La vida interior necesita tiempo, crece y madura como el trigo en el campo.
La
fidelidad a los impulsos que el Señor quiere darnos también se manifiesta en
evitar el desaliento por nuestras faltas y la impaciencia al ver que sigue
costando, quizá, llevar a término con profundidad la oración, desarraigar un
defecto o acordarse más veces del Señor mientras se trabaja. El labriego es
paciente: no desentierra la semilla ni abandona el campo por no encontrar el
fruto esperado en un tiempo que él juzga suficiente para recogerlo; los
labradores conocen bien que deben trabajar y esperar, contar con la escarcha y
con los días soleados; saben que la semilla está madurando sin que él
sepa cómo, y que llegará el tiempo de la siega. «La gracia actúa, de
ordinario, como la naturaleza: por grados. —No podemos propiamente adelantarnos
a la acción de la gracia: pero, en lo que de nosotros depende, hemos de
preparar el terreno y cooperar, cuando Dios nos la concede.
»Es
menester lograr que las almas apunten muy alto: empujarlas hacia el ideal de
Cristo; llevarlas hasta las últimas consecuencias, sin atenuantes ni paliativos
de ningún género, sin olvidar que la santidad no es primordialmente obra de
brazos. La gracia, normalmente, sigue sus horas, y no gusta de violencias.
»Fomenta
tus santas impaciencias..., pero no me pierdas la paciencia»9,
como no la pierde el labriego con una sabiduría de siglos. Aprendamos a
«apuntar muy alto» en la santidad y en el apostolado esperando el tiempo
oportuno, sin desalentarnos jamás, recomenzando muchas veces en nuestros
propósitos audaces.
Es
necesario saber esperar y luchar con paciente perseverancia, convencidos de que
la superación de un defecto o la adquisición de una virtud no depende
normalmente de violentos esfuerzos esporádicos, sino de la continuidad humilde
de la lucha, de la constancia en intentarlo una y otra vez, contando con la
misericordia del Señor. No podemos, por impaciencia, dejar de ser fieles a las
gracias que recibimos; esa impaciencia hunde sus raíces, casi siempre, en la
soberbia. «Hay que tener paciencia con todo el mundo –señala San Francisco de
Sales–, pero, en primer lugar, con uno mismo»10.

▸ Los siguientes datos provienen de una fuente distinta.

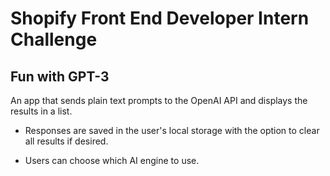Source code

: # Shopify Front End Developer Intern Challenge

## Fun with GPT-3

An app that sends plain text prompts to the OpenAI API and displays the results in a list.

- Responses are saved in the user's local storage with the option to clear all results if desired.

- Users can choose which AI engine to use.
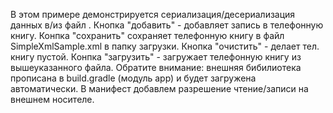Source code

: В этом примере демонстрируется сериализация/десериализация данных в/из файл . Кнопка "добавить" - добавляет запись в телефонную книгу. Конпка "сохранить" сохраняет телефонную книгу в файл SimpleXmlSample.xml в папку загрузки. Кнопка "очистить" - делает тел. книгу пустой. Конпка "загрузить" - загружает телефонную книгу из вышеуказанного файла. Обратите внимание: внешняя бибилиотека прописана в build.gradle (модуль app) и будет загружена автоматически. В манифест добавлем разрешение чтение/записи на внешнем носителе.

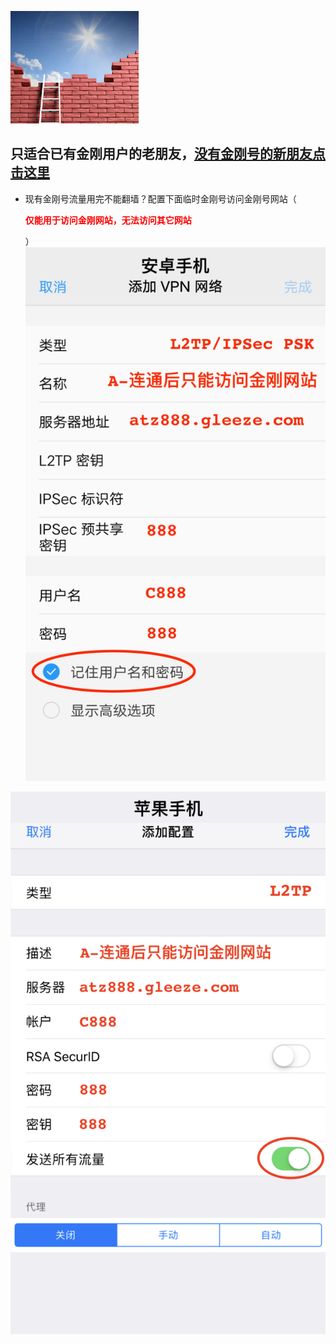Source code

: ![athird](l-w-s-athird.png)

## 只适合已有金刚用户的老朋友，[没有金刚号的新朋友点击这里](https://github.com/a2zitpro/k/blob/master/README.md)
* 现有金刚号流量用完不能翻墙？配置下面临时金刚号访问金刚号网站（<p style='color:red'>**仅能用于访问金刚网站，无法访问其它网站**</p>）
![athird](888android0.jpg) 

![athird](888ios0.jpg) 
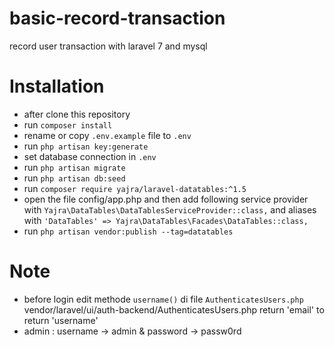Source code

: # basic-record-transaction
record user transaction with laravel 7 and mysql

# Installation
- after clone this repository
- run `composer install`
- rename or copy `.env.example` file to `.env`
- run `php artisan key:generate`
- set database connection in `.env`
- run `php artisan migrate`
- run `php artisan db:seed`
- run `composer require yajra/laravel-datatables:^1.5`
- open the file config/app.php and then add following service provider with `Yajra\DataTables\DataTablesServiceProvider::class,` and aliases with `'DataTables' => Yajra\DataTables\Facades\DataTables::class,`
- run `php artisan vendor:publish --tag=datatables`

# Note
- before login edit methode `username()` di file `AuthenticatesUsers.php` vendor/laravel/ui/auth-backend/AuthenticatesUsers.php return 'email' to return 'username'
- admin : username -> admin & password -> passw0rd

Nada es irremediable para quien espera en el Señor; nada está totalmente
perdido; siempre hay posibilidad de perdón y de volver a empezar: humildad,
sinceridad, arrepentimiento... y volver a empezar, correspondiendo al Señor,
que está empeñado en que superemos los obstáculos. Hay una alegría profunda
cada vez que recomenzamos de nuevo. Y en nuestro paso por la tierra habremos de
hacerlo muchas veces, porque faltas las habrá siempre, y tendremos
deficiencias, fragilidades, pecados. Seamos humildes y pacientes. El Señor
cuenta con los fracasos, pero también espera muchas pequeñas victorias a lo
largo de nuestros días; victorias que se alcanzan cada vez que somos fieles a
una inspiración, a una moción del Espíritu Santo.
1 Mc 4,
26-32. —
2 Cfr. 1
Cor 3, 5-9. —
3 San
Josemaría Escrivá, Es Cristo que pasa, 159. —
4 Cfr. R.
Garrigou-Lagrange, Las tres edades de la vida interior, vol
I, p. 104. —
5 Card. J.
H. Newman, Sermón para el Domingo de Sexagésima:
Llamadas de la gracia. —
8 San
Gregorio Magno, Homilías sobre Ezequiel, 2, 3. —
9 San
Josemaría Escrivá, Surco, n. 668. —
10 San
Francisco de Sales, Cartas, frag. 139, en Obras
selectas de... BAC, Madrid 1954, II, p. 774.